Du reste, c'est avant tout la Fortune qui, " en tournant, abaissa l'arrogance (Hybris ) des Troyens , qui se croyaient tout permis ". ( XXX, 13-14 )









"Seul un fou peut s'enfermer dans la prison claire et distincte d'une idée."
Voici cette vérité exprimée en termes cosmologiques

EN CONCLUSION : UN APOLOGUE

L'ŒIL QUI VOULAIT SE VOIR LUI-MEME

A supposer que cet organe puisse avoir jamais une telle prétention, il commettrait une erreur identique à celle de nos astro-physiciens quand ils croient - ou feignent de croire - qu'on peut
expliquer, en l'observant de l'intérieur, l'origine d'un univers dans lequel on est enfermé par définition.
Voilà une erreur que les mathématiciens ne commettent pas.
D'une part, les algébristes tiennent pour évident qu'on ne peut atteindre la limite d'une fonction dans le cours même de cette fonction.
On ne peut en sortir que par une intégration, qui en change la définition même.
Quant aux géomètres, ils ont reconnu, depuis Euclide et Archimède, qu'on ne pouvait sortir du développement exponentiel d'une surface ou d'un volume (comme la sphère) sans un passage à la limite
qui changeait du tout au tout la définition de cette surface, dont on n'avait jusque là qu'approché le terme.
C'est ainsi que le cercle ne peut pas être considéré comme un polygone dont on aurait fait croître indéfiniment le nombre des côtés.
Sa définition diffère en effet essentiellement de celle de
n'importe quel polygone, qui se caractérise par un nombre n de côtés.
De même, la sphère, pour être isotrope, a dû dépasser la limite des polyèdres, avec leurs "faces multiples" (du grec hédra : face ) (1)
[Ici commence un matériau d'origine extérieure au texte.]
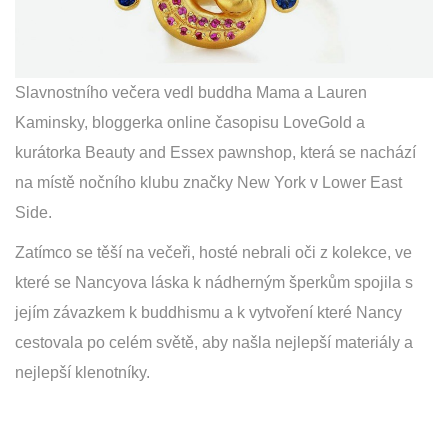
Slavnostního večera vedl buddha Mama a Lauren
Kaminsky, bloggerka online časopisu LoveGold a
kurátorka Beauty and Essex pawnshop, která se nachází
na místě nočního klubu značky New York v Lower East
Side.
Zatímco se těší na večeři, hosté nebrali oči z kolekce, ve
které se Nancyova láska k nádherným šperkům spojila s
jejím závazkem k buddhismu a k vytvoření které Nancy
cestovala po celém světě, aby našla nejlepší materiály a
nejlepší klenotníky.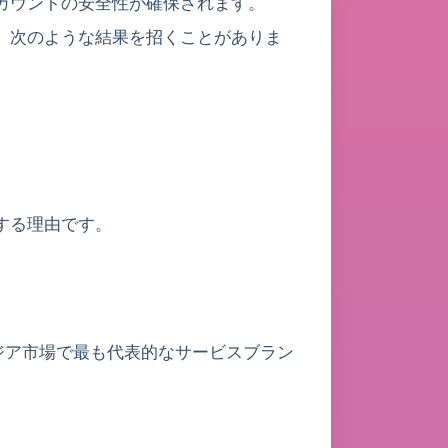
カウントの安全性が確保されます。
、次のような結果を招くことがありま
する理由です。
ジア市場で最も代表的なサービスブラン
En outre, le cercle ou la sphère, lorsqu'on dépasse la limite de leur croissance, deviennent respectivement une droite ( la "droite du cercle") et un plan, dont on s'approche à mesure que diminue
la courbure de la circonférence. (Etc.)


(1) Symboliquement, la Tradition présente l'octaèdre comme un "juste milieu" entre le cube et la sphère, en lui attribuant une fonction médiatrice entre ces images de la Terre et du Ciel. C'est
pourquoi l'octogone et l'octaèdre sont des figures du monde subtil, ou "intermédiaire", et de la Quintessence alchimique.
La sphère elle-même est un modèle de justice, puisque chaque point de sa surface est également éloignée du centre.

Soit dit en passant, on peut déduire de là ce que deviendra notre univers, sphérique et en expansion, lorsqu'il atteindra, tôt ou tard, la limite de sa croissance.
Alors, comme dit Pétrarque, "le temps disparaîtra, et l'espace sera changé".

Et il ne peut en être autrement, vu que les conditions de notre existence auront disparu.